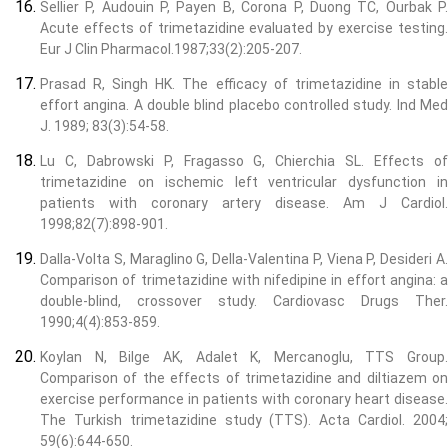
Sellier P, Audouin P, Payen B, Corona P, Duong TC, Ourbak P.
Acute effects of trimetazidine evaluated by exercise testing.
Eur J Clin Pharmacol.1987;33(2):205-207.
Prasad R, Singh HK. The efficacy of trimetazidine in stable
effort angina. A double blind placebo controlled study. Ind Med
J. 1989; 83(3):54-58.
Lu C, Dabrowski P, Fragasso G, Chierchia SL. Effects of
trimetazidine on ischemic left ventricular dysfunction in
patients with coronary artery disease. Am J Cardiol.
1998;82(7):898-901.
Dalla-Volta S, Maraglino G, Della-Valentina P, Viena P, Desideri A.
Comparison of trimetazidine with nifedipine in effort angina: a
double-blind, crossover study. Cardiovasc Drugs Ther.
1990;4(4):853-859.
Koylan N, Bilge AK, Adalet K, Mercanoglu, TTS Group.
Comparison of the effects of trimetazidine and diltiazem on
exercise performance in patients with coronary heart disease.
The Turkish trimetazidine study (TTS). Acta Cardiol. 2004;
59(6):644-650.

......

The expected output is the run of lines from the one holding "1998;82(7):898-901." to the last line of the entries above, each reproduced character for character.

- [SOLUTION BELOW]:
1998;82(7):898-901.
Dalla-Volta S, Maraglino G, Della-Valentina P, Viena P, Desideri A.
Comparison of trimetazidine with nifedipine in effort angina: a
double-blind, crossover study. Cardiovasc Drugs Ther.
1990;4(4):853-859.
Koylan N, Bilge AK, Adalet K, Mercanoglu, TTS Group.
Comparison of the effects of trimetazidine and diltiazem on
exercise performance in patients with coronary heart disease.
The Turkish trimetazidine study (TTS). Acta Cardiol. 2004;
59(6):644-650.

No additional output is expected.